[Problem] Pull out every line of the records that contains the word "processo".

[Task material]
+-------+

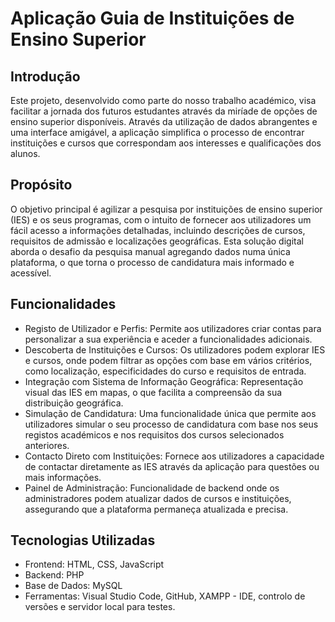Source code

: # Aplicação Guia de Instituições de Ensino Superior
## Introdução
Este projeto, desenvolvido como parte do nosso trabalho académico, visa facilitar a jornada dos futuros estudantes através da miríade de opções de ensino superior disponíveis. Através da utilização de dados abrangentes e uma interface amigável, a aplicação simplifica o processo de encontrar instituições e cursos que correspondam aos interesses e qualificações dos alunos.

## Propósito
O objetivo principal é agilizar a pesquisa por instituições de ensino superior (IES) e os seus programas, com o intuito de fornecer aos utilizadores um fácil acesso a informações detalhadas, incluindo descrições de cursos, requisitos de admissão e localizações geográficas. Esta solução digital aborda o desafio da pesquisa manual agregando dados numa única plataforma, o que torna o processo de candidatura mais informado e acessível.

## Funcionalidades
* Registo de Utilizador e Perfis: Permite aos utilizadores criar contas para personalizar a sua experiência e aceder a funcionalidades adicionais.
* Descoberta de Instituições e Cursos: Os utilizadores podem explorar IES e cursos, onde podem filtrar as opções com base em vários critérios, como localização, especificidades do curso e requisitos de entrada.
* Integração com Sistema de Informação Geográfica: Representação visual das IES em mapas, o que facilita a compreensão da sua distribuição geográfica.
* Simulação de Candidatura: Uma funcionalidade única que permite aos utilizadores simular o seu processo de candidatura com base nos seus registos académicos e nos requisitos dos cursos selecionados anteriores.
* Contacto Direto com Instituições: Fornece aos utilizadores a capacidade de contactar diretamente as IES através da aplicação para questões ou mais informações.
* Painel de Administração: Funcionalidade de backend onde os administradores podem atualizar dados de cursos e instituições, assegurando que a plataforma permaneça atualizada e precisa.

## Tecnologias Utilizadas
* Frontend: HTML, CSS, JavaScript
* Backend: PHP
* Base de Dados: MySQL
* Ferramentas: Visual Studio Code, GitHub, XAMPP - IDE, controlo de versões e servidor local para testes.
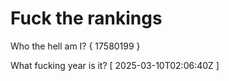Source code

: # Fuck the rankings

Who the hell am I?
{ 17580199 }

What fucking year is it?
[ 2025-03-10T02:06:40Z ]
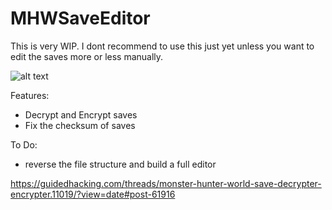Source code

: # MHWSaveEditor
This is very WIP. I dont recommend to use this just yet unless you want to edit the saves more or less manually.

![alt text](https://i.imgur.com/E8yu7yQ.png)

Features:
- Decrypt and Encrypt saves
- Fix the checksum of saves

To Do:
- reverse the file structure and build a full editor

https://guidedhacking.com/threads/monster-hunter-world-save-decrypter-encrypter.11019/?view=date#post-61916
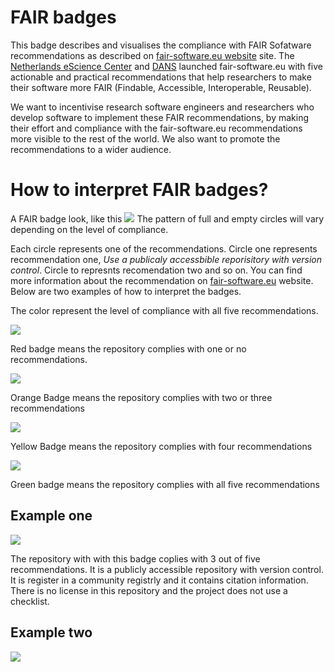 # FAIR badges

This badge describes and visualises the compliance with FAIR Sofatware
recommendations as described on [fair-software.eu website](https://fair-software.eu/) site.
The [Netherlands eScience Center](https://www.esciencecenter.nl/) and [DANS](https://dans.knaw.nl/) launched fair-software.eu with five
actionable and practical recommendations that help researchers to make their
software more FAIR (Findable, Accessible, Interoperable, Reusable).

We want to incentivise research software engineers and researchers who develop
software to implement these FAIR recommendations, by making their effort and
compliance with the fair-software.eu recommendations more visible to the rest of
the world. We also want to promote the recommendations to a wider audience.

# How to interpret FAIR badges?
A FAIR badge look, like this
![](https://img.shields.io/badge/fair--software.eu-%E2%97%8F%20%E2%97%8B%20%E2%97%8F%20%E2%97%8F%20%E2%97%8B-orange)
The pattern of full and empty circles will vary depending on the level of compliance.

Each circle represents one of the recommendations. Circle one represents recommendation one, *Use a publicaly accessbible reporisitory with version control*. Circle to represnts recomendation two and so on. You can find more information about the recommendation on [fair-software.eu](https://fair-software.eu/) website. Below are two examples of how to interpret the badges.

The color represent the level of compliance with all five recommendations.

![](https://img.shields.io/badge/fair--software.eu-%E2%97%8B%20%E2%97%8B%20%E2%97%8F%20%E2%97%8B%20%E2%97%8B-red)

Red badge means the repository complies with one or no recommendations.

![](https://img.shields.io/badge/fair--software.eu-%E2%97%8F%20%E2%97%8B%20%E2%97%8F%20%E2%97%8F%20%E2%97%8B-orange)

Orange Badge means the repository complies with two or three recommendations

![](https://img.shields.io/badge/fair--software.eu-%E2%97%8F%20%E2%97%8F%20%E2%97%8F%20%E2%97%8F%20%E2%97%8B-yellow)

Yellow Badge means the repository complies with four recommendations

![](https://img.shields.io/badge/fair--software.eu-%E2%97%8F%20%E2%97%8F%20%E2%97%8F%20%E2%97%8F%20%E2%97%8F-green)

Green badge means the repository complies with all five recommendations

## Example one
![](https://img.shields.io/badge/fair--software.eu-%E2%97%8F%20%E2%97%8B%20%E2%97%8F%20%E2%97%8F%20%E2%97%8B-orange)

The repository with with this badge coplies with 3 out of five recommendations. It is a publicly accessible repository with version control. It is register in a community registrly and it contains citation information. There is no license in this repository and the project does not use a checklist.

## Example two

![](https://img.shields.io/badge/fair--software.eu-%E2%97%8B%20%E2%97%8F%20%E2%97%8B%20%E2%97%8B%20%E2%97%8B-red)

+-------+

[Final answer]
Este projeto, desenvolvido como parte do nosso trabalho académico, visa facilitar a jornada dos futuros estudantes através da miríade de opções de ensino superior disponíveis. Através da utilização de dados abrangentes e uma interface amigável, a aplicação simplifica o processo de encontrar instituições e cursos que correspondam aos interesses e qualificações dos alunos.
O objetivo principal é agilizar a pesquisa por instituições de ensino superior (IES) e os seus programas, com o intuito de fornecer aos utilizadores um fácil acesso a informações detalhadas, incluindo descrições de cursos, requisitos de admissão e localizações geográficas. Esta solução digital aborda o desafio da pesquisa manual agregando dados numa única plataforma, o que torna o processo de candidatura mais informado e acessível.
* Simulação de Candidatura: Uma funcionalidade única que permite aos utilizadores simular o seu processo de candidatura com base nos seus registos académicos e nos requisitos dos cursos selecionados anteriores.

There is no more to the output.